DATA EXCERPTS:
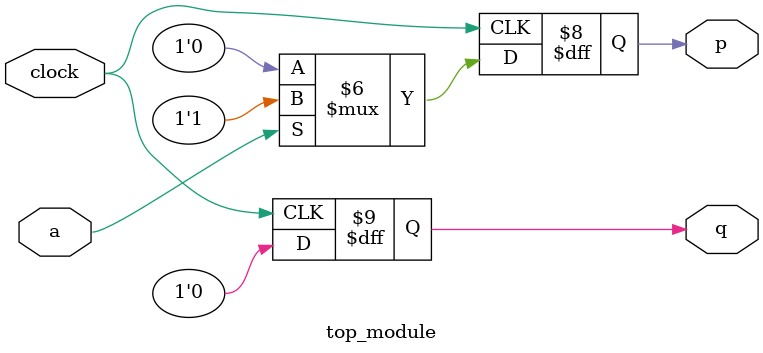
<source format=sv>
module top_module (
    input clock,
    input a, 
    output reg p,
    output reg q
);

always @(posedge clock) begin
    if (a == 1'b0) begin
        p <= 1'b0;
        q <= 1'b0;
    end else begin
        p <= 1'b1;
        q <= 1'b0;
    end
end

endmodule

</source>
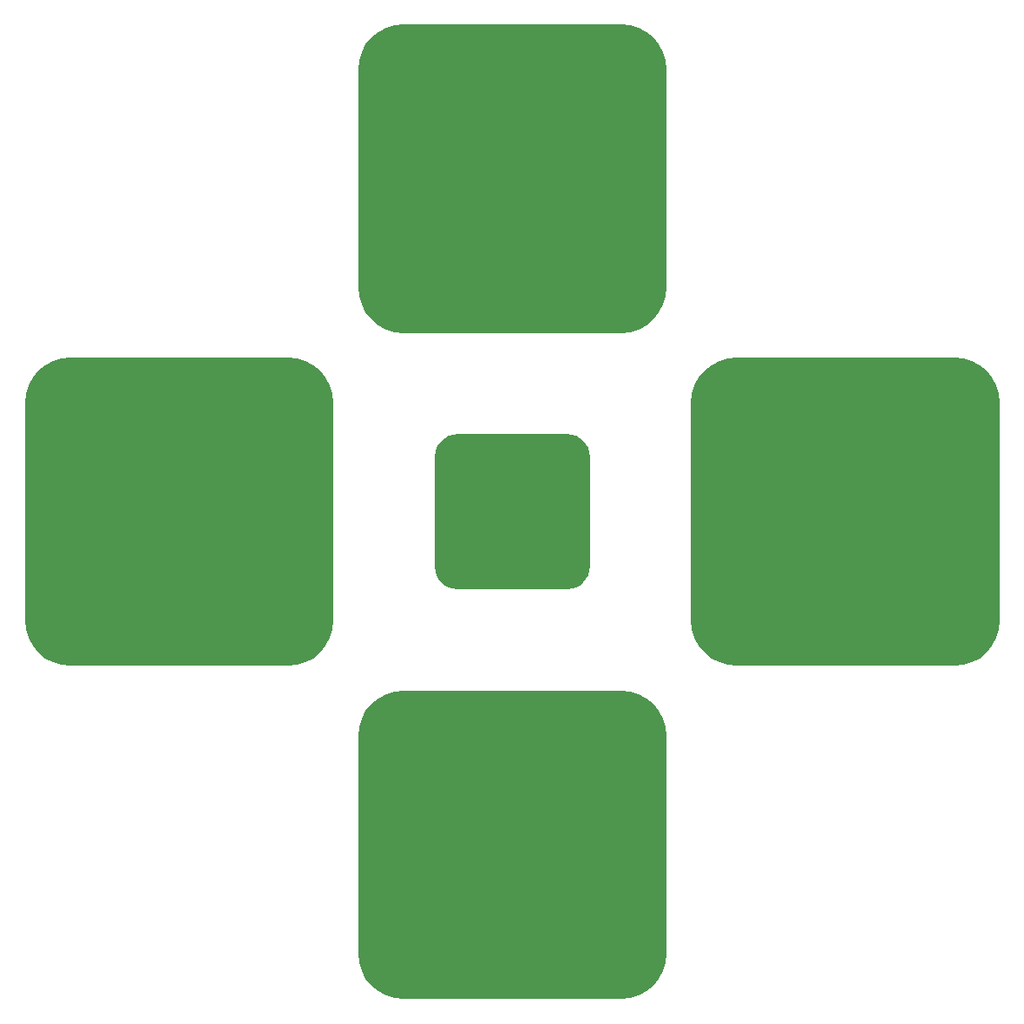
<source format=gbr>
G04 #@! TF.GenerationSoftware,KiCad,Pcbnew,(5.0.1-3-g963ef8bb5)*
G04 #@! TF.CreationDate,2019-03-19T08:35:04+01:00*
G04 #@! TF.ProjectId,capacitive-touch-demo,636170616369746976652D746F756368,3.0.0*
G04 #@! TF.SameCoordinates,Original*
G04 #@! TF.FileFunction,Soldermask,Top*
G04 #@! TF.FilePolarity,Negative*
%FSLAX46Y46*%
G04 Gerber Fmt 4.6, Leading zero omitted, Abs format (unit mm)*
G04 Created by KiCad (PCBNEW (5.0.1-3-g963ef8bb5)) date 2019 March 19, Tuesday 08:35:04*
%MOMM*%
%LPD*%
G01*
G04 APERTURE LIST*
%ADD10C,0.100000*%
G04 APERTURE END LIST*
D10*
G36*
X141486899Y-97534672D02*
X142317416Y-97786606D01*
X143082819Y-98195723D01*
X143753700Y-98746300D01*
X144304277Y-99417181D01*
X144713394Y-100182584D01*
X144965328Y-101013101D01*
X145051000Y-101882940D01*
X145051000Y-123117060D01*
X144965328Y-123986899D01*
X144713394Y-124817416D01*
X144304277Y-125582819D01*
X143753700Y-126253700D01*
X143082819Y-126804277D01*
X142317416Y-127213394D01*
X141486899Y-127465328D01*
X140617060Y-127551000D01*
X119382940Y-127551000D01*
X118513101Y-127465328D01*
X117682584Y-127213394D01*
X116917181Y-126804277D01*
X116246300Y-126253700D01*
X115695723Y-125582819D01*
X115286606Y-124817416D01*
X115034672Y-123986899D01*
X114949000Y-123117060D01*
X114949000Y-101882940D01*
X115034672Y-101013101D01*
X115286606Y-100182584D01*
X115695723Y-99417181D01*
X116246300Y-98746300D01*
X116917181Y-98195723D01*
X117682584Y-97786606D01*
X118513101Y-97534672D01*
X119382940Y-97449000D01*
X140617060Y-97449000D01*
X141486899Y-97534672D01*
X141486899Y-97534672D01*
G37*
G36*
X173986899Y-65034672D02*
X174817416Y-65286606D01*
X175582819Y-65695723D01*
X176253700Y-66246300D01*
X176804277Y-66917181D01*
X177213394Y-67682584D01*
X177465328Y-68513101D01*
X177551000Y-69382940D01*
X177551000Y-90617060D01*
X177465328Y-91486899D01*
X177213394Y-92317416D01*
X176804277Y-93082819D01*
X176253700Y-93753700D01*
X175582819Y-94304277D01*
X174817416Y-94713394D01*
X173986899Y-94965328D01*
X173117060Y-95051000D01*
X151882940Y-95051000D01*
X151013101Y-94965328D01*
X150182584Y-94713394D01*
X149417181Y-94304277D01*
X148746300Y-93753700D01*
X148195723Y-93082819D01*
X147786606Y-92317416D01*
X147534672Y-91486899D01*
X147449000Y-90617060D01*
X147449000Y-69382940D01*
X147534672Y-68513101D01*
X147786606Y-67682584D01*
X148195723Y-66917181D01*
X148746300Y-66246300D01*
X149417181Y-65695723D01*
X150182584Y-65286606D01*
X151013101Y-65034672D01*
X151882940Y-64949000D01*
X173117060Y-64949000D01*
X173986899Y-65034672D01*
X173986899Y-65034672D01*
G37*
G36*
X108986899Y-65034672D02*
X109817416Y-65286606D01*
X110582819Y-65695723D01*
X111253700Y-66246300D01*
X111804277Y-66917181D01*
X112213394Y-67682584D01*
X112465328Y-68513101D01*
X112551000Y-69382940D01*
X112551000Y-90617060D01*
X112465328Y-91486899D01*
X112213394Y-92317416D01*
X111804277Y-93082819D01*
X111253700Y-93753700D01*
X110582819Y-94304277D01*
X109817416Y-94713394D01*
X108986899Y-94965328D01*
X108117060Y-95051000D01*
X86882940Y-95051000D01*
X86013101Y-94965328D01*
X85182584Y-94713394D01*
X84417181Y-94304277D01*
X83746300Y-93753700D01*
X83195723Y-93082819D01*
X82786606Y-92317416D01*
X82534672Y-91486899D01*
X82449000Y-90617060D01*
X82449000Y-69382940D01*
X82534672Y-68513101D01*
X82786606Y-67682584D01*
X83195723Y-66917181D01*
X83746300Y-66246300D01*
X84417181Y-65695723D01*
X85182584Y-65286606D01*
X86013101Y-65034672D01*
X86882940Y-64949000D01*
X108117060Y-64949000D01*
X108986899Y-65034672D01*
X108986899Y-65034672D01*
G37*
G36*
X135797948Y-72491439D02*
X136206377Y-72615334D01*
X136582786Y-72816530D01*
X136912709Y-73087291D01*
X137183470Y-73417214D01*
X137384666Y-73793623D01*
X137508561Y-74202052D01*
X137551000Y-74632940D01*
X137551000Y-85367060D01*
X137508561Y-85797948D01*
X137384666Y-86206377D01*
X137183470Y-86582786D01*
X136912709Y-86912709D01*
X136582786Y-87183470D01*
X136206377Y-87384666D01*
X135797948Y-87508561D01*
X135367060Y-87551000D01*
X124632940Y-87551000D01*
X124202052Y-87508561D01*
X123793623Y-87384666D01*
X123417214Y-87183470D01*
X123087291Y-86912709D01*
X122816530Y-86582786D01*
X122615334Y-86206377D01*
X122491439Y-85797948D01*
X122449000Y-85367060D01*
X122449000Y-74632940D01*
X122491439Y-74202052D01*
X122615334Y-73793623D01*
X122816530Y-73417214D01*
X123087291Y-73087291D01*
X123417214Y-72816530D01*
X123793623Y-72615334D01*
X124202052Y-72491439D01*
X124632940Y-72449000D01*
X135367060Y-72449000D01*
X135797948Y-72491439D01*
X135797948Y-72491439D01*
G37*
G36*
X141486899Y-32534672D02*
X142317416Y-32786606D01*
X143082819Y-33195723D01*
X143753700Y-33746300D01*
X144304277Y-34417181D01*
X144713394Y-35182584D01*
X144965328Y-36013101D01*
X145051000Y-36882940D01*
X145051000Y-58117060D01*
X144965328Y-58986899D01*
X144713394Y-59817416D01*
X144304277Y-60582819D01*
X143753700Y-61253700D01*
X143082819Y-61804277D01*
X142317416Y-62213394D01*
X141486899Y-62465328D01*
X140617060Y-62551000D01*
X119382940Y-62551000D01*
X118513101Y-62465328D01*
X117682584Y-62213394D01*
X116917181Y-61804277D01*
X116246300Y-61253700D01*
X115695723Y-60582819D01*
X115286606Y-59817416D01*
X115034672Y-58986899D01*
X114949000Y-58117060D01*
X114949000Y-36882940D01*
X115034672Y-36013101D01*
X115286606Y-35182584D01*
X115695723Y-34417181D01*
X116246300Y-33746300D01*
X116917181Y-33195723D01*
X117682584Y-32786606D01*
X118513101Y-32534672D01*
X119382940Y-32449000D01*
X140617060Y-32449000D01*
X141486899Y-32534672D01*
X141486899Y-32534672D01*
G37*
M02*

</source>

WHAT IS EXPECTED: Write out the entries above verbatim, without pictures.

SOLVED PROBLEM:
<source format=sv>
module top_module (
    input clock,
    input a, 
    output reg p,
    output reg q
);

always @(posedge clock) begin
    if (a == 1'b0) begin
        p <= 1'b0;
        q <= 1'b0;
    end else begin
        p <= 1'b1;
        q <= 1'b0;
    end
end

endmodule

</source>
<source format=gbr>
G04 #@! TF.GenerationSoftware,KiCad,Pcbnew,(5.0.1-3-g963ef8bb5)*
G04 #@! TF.CreationDate,2019-03-19T08:35:04+01:00*
G04 #@! TF.ProjectId,capacitive-touch-demo,636170616369746976652D746F756368,3.0.0*
G04 #@! TF.SameCoordinates,Original*
G04 #@! TF.FileFunction,Soldermask,Top*
G04 #@! TF.FilePolarity,Negative*
%FSLAX46Y46*%
G04 Gerber Fmt 4.6, Leading zero omitted, Abs format (unit mm)*
G04 Created by KiCad (PCBNEW (5.0.1-3-g963ef8bb5)) date 2019 March 19, Tuesday 08:35:04*
%MOMM*%
%LPD*%
G01*
G04 APERTURE LIST*
%ADD10C,0.100000*%
G04 APERTURE END LIST*
D10*
G36*
X141486899Y-97534672D02*
X142317416Y-97786606D01*
X143082819Y-98195723D01*
X143753700Y-98746300D01*
X144304277Y-99417181D01*
X144713394Y-100182584D01*
X144965328Y-101013101D01*
X145051000Y-101882940D01*
X145051000Y-123117060D01*
X144965328Y-123986899D01*
X144713394Y-124817416D01*
X144304277Y-125582819D01*
X143753700Y-126253700D01*
X143082819Y-126804277D01*
X142317416Y-127213394D01*
X141486899Y-127465328D01*
X140617060Y-127551000D01*
X119382940Y-127551000D01*
X118513101Y-127465328D01*
X117682584Y-127213394D01*
X116917181Y-126804277D01*
X116246300Y-126253700D01*
X115695723Y-125582819D01*
X115286606Y-124817416D01*
X115034672Y-123986899D01*
X114949000Y-123117060D01*
X114949000Y-101882940D01*
X115034672Y-101013101D01*
X115286606Y-100182584D01*
X115695723Y-99417181D01*
X116246300Y-98746300D01*
X116917181Y-98195723D01*
X117682584Y-97786606D01*
X118513101Y-97534672D01*
X119382940Y-97449000D01*
X140617060Y-97449000D01*
X141486899Y-97534672D01*
X141486899Y-97534672D01*
G37*
G36*
X173986899Y-65034672D02*
X174817416Y-65286606D01*
X175582819Y-65695723D01*
X176253700Y-66246300D01*
X176804277Y-66917181D01*
X177213394Y-67682584D01*
X177465328Y-68513101D01*
X177551000Y-69382940D01*
X177551000Y-90617060D01*
X177465328Y-91486899D01*
X177213394Y-92317416D01*
X176804277Y-93082819D01*
X176253700Y-93753700D01*
X175582819Y-94304277D01*
X174817416Y-94713394D01*
X173986899Y-94965328D01*
X173117060Y-95051000D01*
X151882940Y-95051000D01*
X151013101Y-94965328D01*
X150182584Y-94713394D01*
X149417181Y-94304277D01*
X148746300Y-93753700D01*
X148195723Y-93082819D01*
X147786606Y-92317416D01*
X147534672Y-91486899D01*
X147449000Y-90617060D01*
X147449000Y-69382940D01*
X147534672Y-68513101D01*
X147786606Y-67682584D01*
X148195723Y-66917181D01*
X148746300Y-66246300D01*
X149417181Y-65695723D01*
X150182584Y-65286606D01*
X151013101Y-65034672D01*
X151882940Y-64949000D01*
X173117060Y-64949000D01*
X173986899Y-65034672D01*
X173986899Y-65034672D01*
G37*
G36*
X108986899Y-65034672D02*
X109817416Y-65286606D01*
X110582819Y-65695723D01*
X111253700Y-66246300D01*
X111804277Y-66917181D01*
X112213394Y-67682584D01*
X112465328Y-68513101D01*
X112551000Y-69382940D01*
X112551000Y-90617060D01*
X112465328Y-91486899D01*
X112213394Y-92317416D01*
X111804277Y-93082819D01*
X111253700Y-93753700D01*
X110582819Y-94304277D01*
X109817416Y-94713394D01*
X108986899Y-94965328D01*
X108117060Y-95051000D01*
X86882940Y-95051000D01*
X86013101Y-94965328D01*
X85182584Y-94713394D01*
X84417181Y-94304277D01*
X83746300Y-93753700D01*
X83195723Y-93082819D01*
X82786606Y-92317416D01*
X82534672Y-91486899D01*
X82449000Y-90617060D01*
X82449000Y-69382940D01*
X82534672Y-68513101D01*
X82786606Y-67682584D01*
X83195723Y-66917181D01*
X83746300Y-66246300D01*
X84417181Y-65695723D01*
X85182584Y-65286606D01*
X86013101Y-65034672D01*
X86882940Y-64949000D01*
X108117060Y-64949000D01*
X108986899Y-65034672D01*
X108986899Y-65034672D01*
G37*
G36*
X135797948Y-72491439D02*
X136206377Y-72615334D01*
X136582786Y-72816530D01*
X136912709Y-73087291D01*
X137183470Y-73417214D01*
X137384666Y-73793623D01*
X137508561Y-74202052D01*
X137551000Y-74632940D01*
X137551000Y-85367060D01*
X137508561Y-85797948D01*
X137384666Y-86206377D01*
X137183470Y-86582786D01*
X136912709Y-86912709D01*
X136582786Y-87183470D01*
X136206377Y-87384666D01*
X135797948Y-87508561D01*
X135367060Y-87551000D01*
X124632940Y-87551000D01*
X124202052Y-87508561D01*
X123793623Y-87384666D01*
X123417214Y-87183470D01*
X123087291Y-86912709D01*
X122816530Y-86582786D01*
X122615334Y-86206377D01*
X122491439Y-85797948D01*
X122449000Y-85367060D01*
X122449000Y-74632940D01*
X122491439Y-74202052D01*
X122615334Y-73793623D01*
X122816530Y-73417214D01*
X123087291Y-73087291D01*
X123417214Y-72816530D01*
X123793623Y-72615334D01*
X124202052Y-72491439D01*
X124632940Y-72449000D01*
X135367060Y-72449000D01*
X135797948Y-72491439D01*
X135797948Y-72491439D01*
G37*
G36*
X141486899Y-32534672D02*
X142317416Y-32786606D01*
X143082819Y-33195723D01*
X143753700Y-33746300D01*
X144304277Y-34417181D01*
X144713394Y-35182584D01*
X144965328Y-36013101D01*
X145051000Y-36882940D01*
X145051000Y-58117060D01*
X144965328Y-58986899D01*
X144713394Y-59817416D01*
X144304277Y-60582819D01*
X143753700Y-61253700D01*
X143082819Y-61804277D01*
X142317416Y-62213394D01*
X141486899Y-62465328D01*
X140617060Y-62551000D01*
X119382940Y-62551000D01*
X118513101Y-62465328D01*
X117682584Y-62213394D01*
X116917181Y-61804277D01*
X116246300Y-61253700D01*
X115695723Y-60582819D01*
X115286606Y-59817416D01*
X115034672Y-58986899D01*
X114949000Y-58117060D01*
X114949000Y-36882940D01*
X115034672Y-36013101D01*
X115286606Y-35182584D01*
X115695723Y-34417181D01*
X116246300Y-33746300D01*
X116917181Y-33195723D01*
X117682584Y-32786606D01*
X118513101Y-32534672D01*
X119382940Y-32449000D01*
X140617060Y-32449000D01*
X141486899Y-32534672D01*
X141486899Y-32534672D01*
G37*
M02*

</source>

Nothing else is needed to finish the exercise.